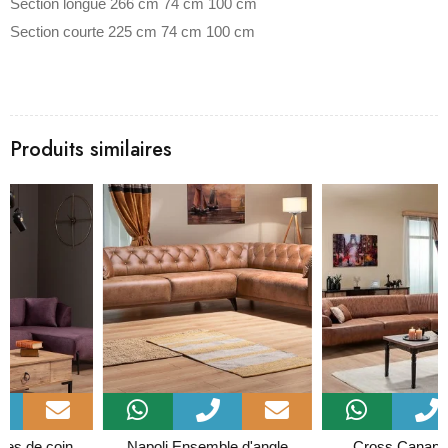
Section longue 266 cm 74 cm 100 cm
Section courte 225 cm 74 cm 100 cm
Produits similaires
Napoli Ensemble d'angle
Cross Canapé D'angle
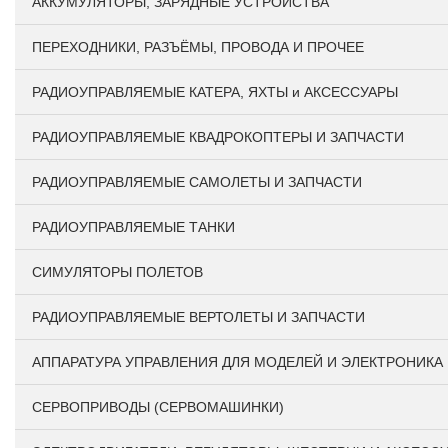
АККУМУЛЯТОРЫ, ЗАРЯДНЫЕ УСТРОЙСТВА
ПЕРЕХОДНИКИ, РАЗЪЁМЫ, ПРОВОДА И ПРОЧЕЕ
РАДИОУПРАВЛЯЕМЫЕ КАТЕРА, ЯХТЫ и АКСЕССУАРЫ
РАДИОУПРАВЛЯЕМЫЕ КВАДРОКОПТЕРЫ И ЗАПЧАСТИ
РАДИОУПРАВЛЯЕМЫЕ САМОЛЕТЫ И ЗАПЧАСТИ
РАДИОУПРАВЛЯЕМЫЕ ТАНКИ
СИМУЛЯТОРЫ ПОЛЕТОВ
РАДИОУПРАВЛЯЕМЫЕ ВЕРТОЛЕТЫ И ЗАПЧАСТИ
АППАРАТУРА УПРАВЛЕНИЯ ДЛЯ МОДЕЛЕЙ И ЭЛЕКТРОНИКА
СЕРВОПРИВОДЫ (СЕРВОМАШИНКИ)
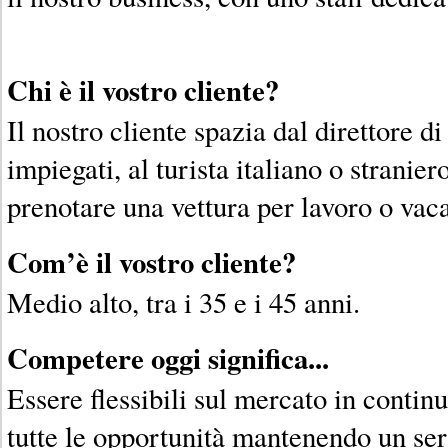
Chi è il vostro cliente?
Il nostro cliente spazia dal direttore di
impiegati, al turista italiano o stranier
prenotare una vettura per lavoro o vac
Com’è il vostro cliente?
Medio alto, tra i 35 e i 45 anni.
Competere oggi significa...
Essere flessibili sul mercato in contin
tutte le opportunità mantenendo un serv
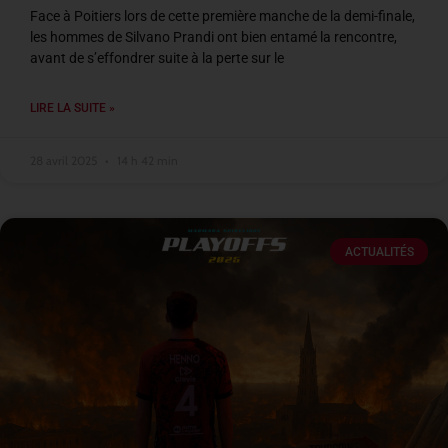
Face à Poitiers lors de cette première manche de la demi-finale,
les hommes de Silvano Prandi ont bien entamé la rencontre,
avant de s’effondrer suite à la perte sur le
LIRE LA SUITE »
28 avril 2025
14 h 42 min
ACTUALITÉS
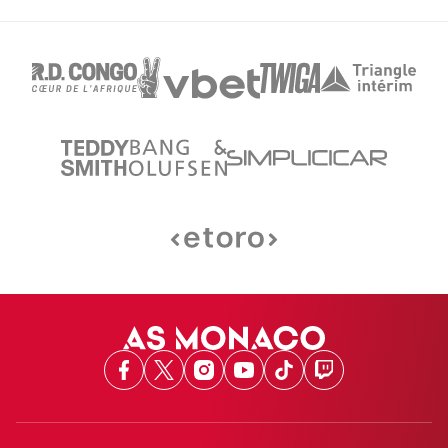
Facebook
X
Instagram
Youtube
TikTok
Twitch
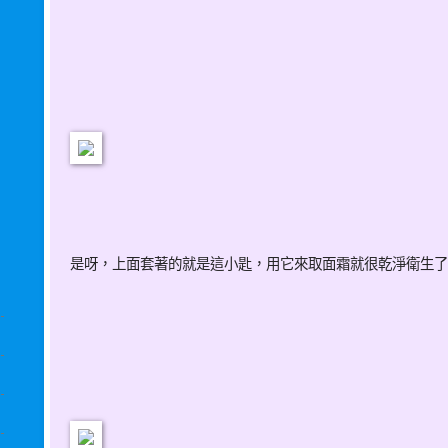
是呀，上面套著的就是這小匙，用它來取面霜就很乾淨衛生了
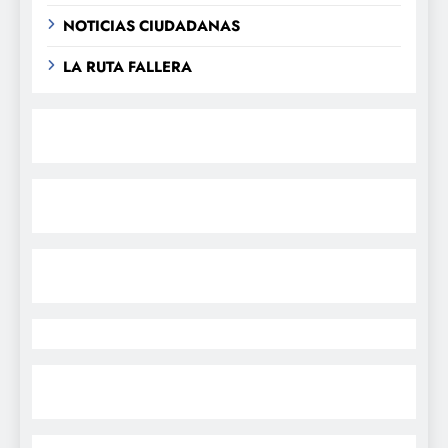
NOTICIAS CIUDADANAS
LA RUTA FALLERA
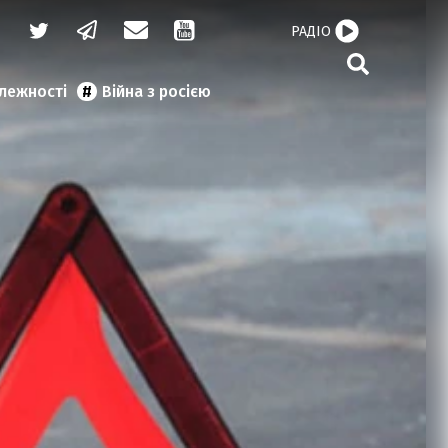
РАДІО
алежності
Війна з росією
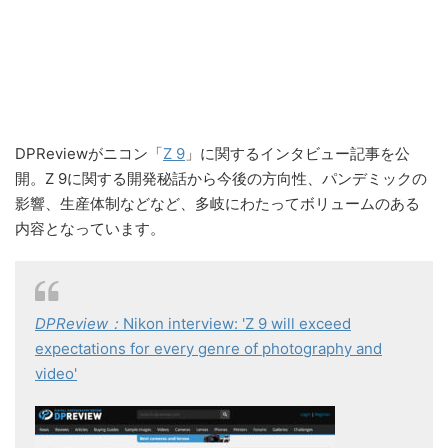
DPReviewがニコン「
Z 9
」に関するインタビュー記事を公
開。Z 9に関する開発秘話から今後の方向性、パンデミックの
影響、生産体制などなど、多岐にわたってボリュームのある
内容となっています。
DPReview：
Nikon interview: 'Z 9 will exceed
expectations for every genre of photography and
video'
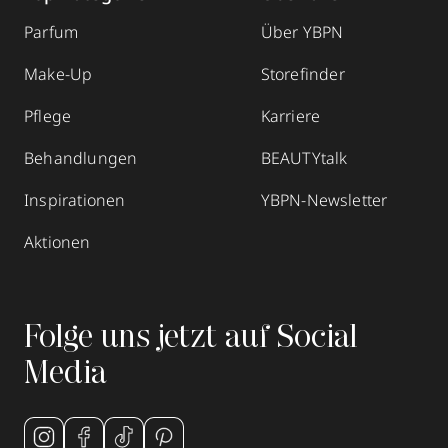
Parfum
Über YBPN
Make-Up
Storefinder
Pflege
Karriere
Behandlungen
BEAUTYtalk
Inspirationen
YBPN-Newsletter
Aktionen
Folge uns jetzt auf Social
Media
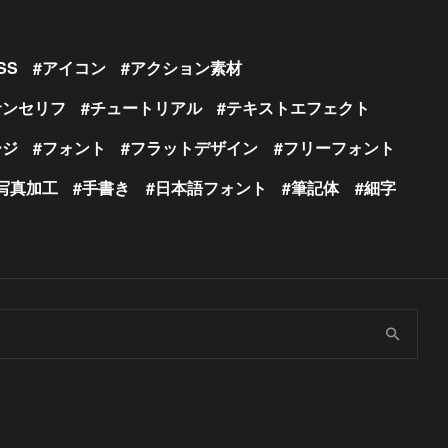
SS
アイコン
アクション素材
サンセリフ
チュートリアル
テキストエフェクト
ージ
フォント
フラットデザイン
フリーフォント
写真加工
手書き
日本語フォント
筆記体
細字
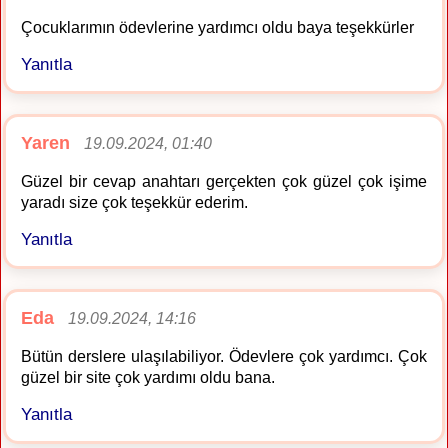
Çocuklarımın ödevlerine yardımcı oldu baya teşekkürler
Yanıtla
Yaren
19.09.2024, 01:40
Güzel bir cevap anahtarı gerçekten çok güzel çok işime
yaradı size çok teşekkür ederim.
Yanıtla
Eda
19.09.2024, 14:16
Bütün derslere ulaşılabiliyor. Ödevlere çok yardımcı. Çok
güzel bir site çok yardımı oldu bana.
Yanıtla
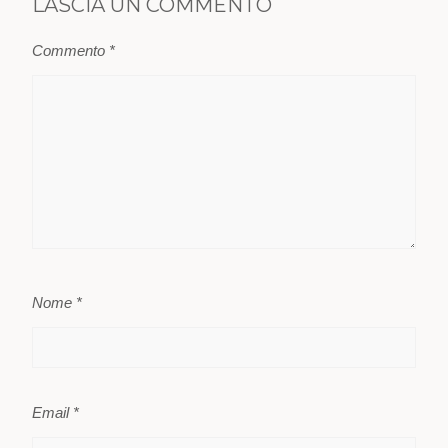
LASCIA UN COMMENTO
Commento
*
Nome
*
Email
*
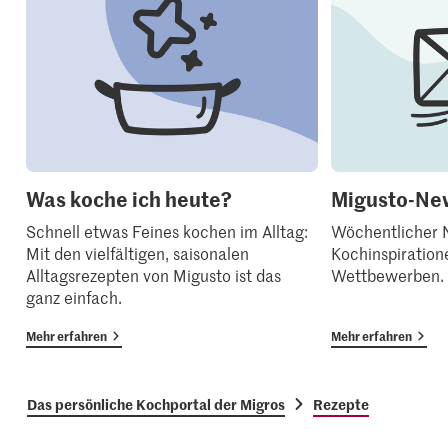
Was koche ich heute?
Migusto-New
Schnell etwas Feines kochen im Alltag:
Wöchentlicher N
Mit den vielfältigen, saisonalen
Kochinspiration
Alltagsrezepten von Migusto ist das
Wettbewerben.
ganz einfach.
Mehr erfahren
Mehr erfahren
Das persönliche Kochportal der Migros
Rezepte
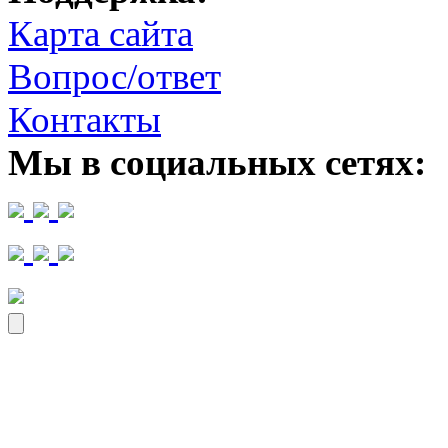
Карта сайта
Вопрос/ответ
Контакты
Мы в социальных сетях:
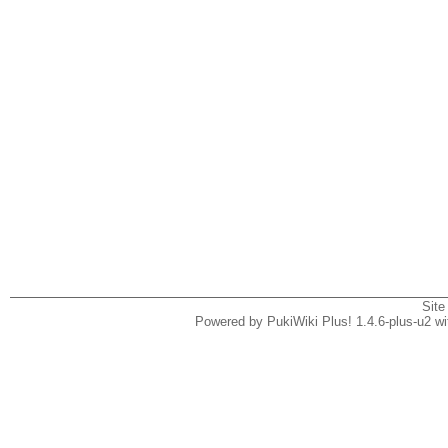
Site
Powered by PukiWiki Plus! 1.4.6-plus-u2 w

########

WHAT THE TASK ASKS ▸ Check each line of the material for the word "Section", then say how many have it. Give the number only.

SOLUTION ▸ 2